The Dark Knight Rises Blu-ray – Special Features: 3.5/5
The highlight of the second disc is an excellent nearly hour long documentary on the Batmobile. Bat-fans from all eras should get a kick out of seeing all five vehicles (the 1966 George Barris Batman TV series version, the 1989 Anton Furst Batman/Batman Returns version, the 1995 Giger-esque Batman Forever version, the 1997 Batman and Robin version, and the Tumbler from the Nolan trilogy) side by side, with lots of footage from the creators, directors, actors etc. sharing loads of technical specs and anecdotes about their experiences.
If you’re as big of a Batman fan as myself, there’s even a teary-eyed ending that is truly touching. In addition, there’s a production-centered documentary cut up into vignettes called “Ending the Knight”. Some interesting tidbits here and there, but for the most part, it has that rather standard EPK feeling to a lot of it. The disc is rounded out with the usual image galleries and collection of trailers for the film. Sadly, as with most of Nolan’s work, a running commentary and deleted scenes section is sorely missing. This is, of course, his personal preference, which I respect. But for this film specifically, the fans are very aware of a fair amount of footage cut from the initial assembly line version. Not just the usual trims and such, but we’re talking the supposed existence of entire sequences, including a more thorough origin for Bane and the evolution of his mask. Needless to say, I’d love to see this. But alas, they chose not to include any of it.
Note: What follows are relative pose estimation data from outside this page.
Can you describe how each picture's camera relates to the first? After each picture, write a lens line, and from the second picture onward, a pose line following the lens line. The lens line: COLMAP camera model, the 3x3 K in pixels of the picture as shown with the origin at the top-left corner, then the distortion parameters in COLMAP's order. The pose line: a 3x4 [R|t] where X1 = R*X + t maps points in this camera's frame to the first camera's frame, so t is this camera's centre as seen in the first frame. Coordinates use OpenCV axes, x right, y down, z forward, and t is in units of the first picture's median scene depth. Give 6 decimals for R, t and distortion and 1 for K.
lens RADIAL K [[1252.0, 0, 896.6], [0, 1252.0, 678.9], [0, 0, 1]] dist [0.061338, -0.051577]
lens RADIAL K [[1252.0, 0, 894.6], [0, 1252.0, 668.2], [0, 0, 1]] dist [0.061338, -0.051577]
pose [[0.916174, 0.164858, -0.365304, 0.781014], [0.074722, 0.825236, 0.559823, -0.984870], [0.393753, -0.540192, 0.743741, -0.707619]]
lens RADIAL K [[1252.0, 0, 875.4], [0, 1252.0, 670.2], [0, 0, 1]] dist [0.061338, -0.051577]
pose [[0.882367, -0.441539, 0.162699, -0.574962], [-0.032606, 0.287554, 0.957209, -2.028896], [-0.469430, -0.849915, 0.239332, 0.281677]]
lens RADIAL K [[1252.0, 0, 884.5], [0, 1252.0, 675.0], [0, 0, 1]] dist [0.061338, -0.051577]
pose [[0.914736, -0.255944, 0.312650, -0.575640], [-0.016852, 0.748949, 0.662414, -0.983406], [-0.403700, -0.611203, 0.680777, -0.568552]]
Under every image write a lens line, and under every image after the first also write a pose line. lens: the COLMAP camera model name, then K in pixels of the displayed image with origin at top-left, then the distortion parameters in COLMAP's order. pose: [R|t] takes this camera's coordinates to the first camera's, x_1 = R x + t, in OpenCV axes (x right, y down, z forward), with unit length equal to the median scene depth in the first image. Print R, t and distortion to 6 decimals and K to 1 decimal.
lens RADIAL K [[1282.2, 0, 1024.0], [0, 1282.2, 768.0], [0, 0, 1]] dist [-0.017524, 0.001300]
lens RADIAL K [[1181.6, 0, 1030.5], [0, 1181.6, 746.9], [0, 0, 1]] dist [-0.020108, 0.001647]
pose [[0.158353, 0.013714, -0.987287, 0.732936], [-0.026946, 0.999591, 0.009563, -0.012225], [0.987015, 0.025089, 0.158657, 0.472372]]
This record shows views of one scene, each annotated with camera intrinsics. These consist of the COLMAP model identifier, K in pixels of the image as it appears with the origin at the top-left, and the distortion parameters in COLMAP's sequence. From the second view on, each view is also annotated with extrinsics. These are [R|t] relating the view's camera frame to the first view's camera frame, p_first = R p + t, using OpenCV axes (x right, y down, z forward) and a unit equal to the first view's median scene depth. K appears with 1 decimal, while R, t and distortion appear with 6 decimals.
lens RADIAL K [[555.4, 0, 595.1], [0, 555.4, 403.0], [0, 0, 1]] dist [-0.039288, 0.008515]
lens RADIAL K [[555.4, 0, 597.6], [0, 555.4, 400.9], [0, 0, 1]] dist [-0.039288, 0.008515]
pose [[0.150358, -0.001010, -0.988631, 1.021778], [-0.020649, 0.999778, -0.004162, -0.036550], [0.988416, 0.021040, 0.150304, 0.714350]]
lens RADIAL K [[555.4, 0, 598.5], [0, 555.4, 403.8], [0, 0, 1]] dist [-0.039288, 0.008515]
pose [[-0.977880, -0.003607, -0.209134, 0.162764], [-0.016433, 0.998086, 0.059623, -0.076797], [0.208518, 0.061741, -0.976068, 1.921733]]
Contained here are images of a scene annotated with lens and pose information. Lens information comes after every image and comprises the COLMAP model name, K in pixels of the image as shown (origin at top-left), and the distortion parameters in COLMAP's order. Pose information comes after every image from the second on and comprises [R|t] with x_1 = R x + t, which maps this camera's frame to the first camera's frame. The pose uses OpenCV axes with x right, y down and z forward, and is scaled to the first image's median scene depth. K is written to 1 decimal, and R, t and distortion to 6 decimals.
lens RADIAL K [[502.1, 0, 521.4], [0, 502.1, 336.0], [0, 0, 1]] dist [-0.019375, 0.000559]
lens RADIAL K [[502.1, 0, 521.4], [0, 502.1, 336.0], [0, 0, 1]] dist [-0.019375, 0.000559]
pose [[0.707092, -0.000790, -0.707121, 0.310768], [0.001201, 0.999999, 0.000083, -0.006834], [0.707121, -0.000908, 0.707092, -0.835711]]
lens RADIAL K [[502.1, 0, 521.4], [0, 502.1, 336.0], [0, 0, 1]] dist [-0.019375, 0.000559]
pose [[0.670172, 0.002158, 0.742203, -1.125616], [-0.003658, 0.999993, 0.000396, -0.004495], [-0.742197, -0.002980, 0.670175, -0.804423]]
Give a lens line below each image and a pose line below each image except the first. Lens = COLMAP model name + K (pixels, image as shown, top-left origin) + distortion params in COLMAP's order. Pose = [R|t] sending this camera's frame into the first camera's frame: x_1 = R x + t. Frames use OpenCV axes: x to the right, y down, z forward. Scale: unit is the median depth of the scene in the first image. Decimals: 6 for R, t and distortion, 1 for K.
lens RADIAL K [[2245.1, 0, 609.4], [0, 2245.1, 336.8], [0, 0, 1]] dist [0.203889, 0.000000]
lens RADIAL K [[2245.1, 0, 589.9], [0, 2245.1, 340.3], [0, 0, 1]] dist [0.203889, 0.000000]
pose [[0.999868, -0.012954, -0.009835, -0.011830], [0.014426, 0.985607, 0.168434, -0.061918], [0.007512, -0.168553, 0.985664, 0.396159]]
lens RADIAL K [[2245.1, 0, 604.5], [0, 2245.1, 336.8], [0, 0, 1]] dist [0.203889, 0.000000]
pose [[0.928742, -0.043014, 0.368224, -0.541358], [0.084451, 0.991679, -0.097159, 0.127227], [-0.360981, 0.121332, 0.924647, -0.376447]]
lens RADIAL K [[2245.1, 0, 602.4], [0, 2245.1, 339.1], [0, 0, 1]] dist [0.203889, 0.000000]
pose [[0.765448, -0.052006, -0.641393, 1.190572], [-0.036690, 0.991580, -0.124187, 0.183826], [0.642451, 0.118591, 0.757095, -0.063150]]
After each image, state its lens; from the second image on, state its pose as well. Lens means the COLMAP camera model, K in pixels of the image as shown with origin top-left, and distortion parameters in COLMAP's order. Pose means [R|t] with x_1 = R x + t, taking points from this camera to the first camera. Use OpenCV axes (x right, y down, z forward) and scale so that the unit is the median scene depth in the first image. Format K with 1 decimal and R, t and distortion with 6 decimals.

The Dark Knight Rises Blu-ray – Last words: 4.5/5
The Dark Knight Rises is a strong film. Despite some logic holes that will leave you scratching your head like ‘when did Batman have time to go gather gasoline to light up the Bat symbol on the bridge and how did Bruce Wayne make it back into the city with no money and resources’, it’s a satisfying experience. Batman fans will absolutely want to own this. Nolan fans will want to own this. Fans of epic cinema will want to own this. Even in its length, it’s very watchable. Between the theater and home, I think I’ve watched it six times, which is unusual for a film that’s been out less than five months. The Blu-ray release is as strong as it gets for an explosive home-viewing experience. I consider this a highly recommendable Christmas gift, by the way.
DKR had the monumental task of following what will likely go down as the greatest Batman film ever made. It also had to close out an entire iteration of this universe and these characters. It had a lot riding against it, and while in my personal opinion it may not have been the perfect conclusion, it was certainly a strong one. Then again, what ending is ever truly satisfying? It’s all about the journey, of course. The seven year trek from Batman Begins to Dark Knight Rises has been nothing short of amazing to witness as a lifelong Batman fan…but it hasn’t stopped me from salivating over the potential of where to take it next. I guess we’ll find out together!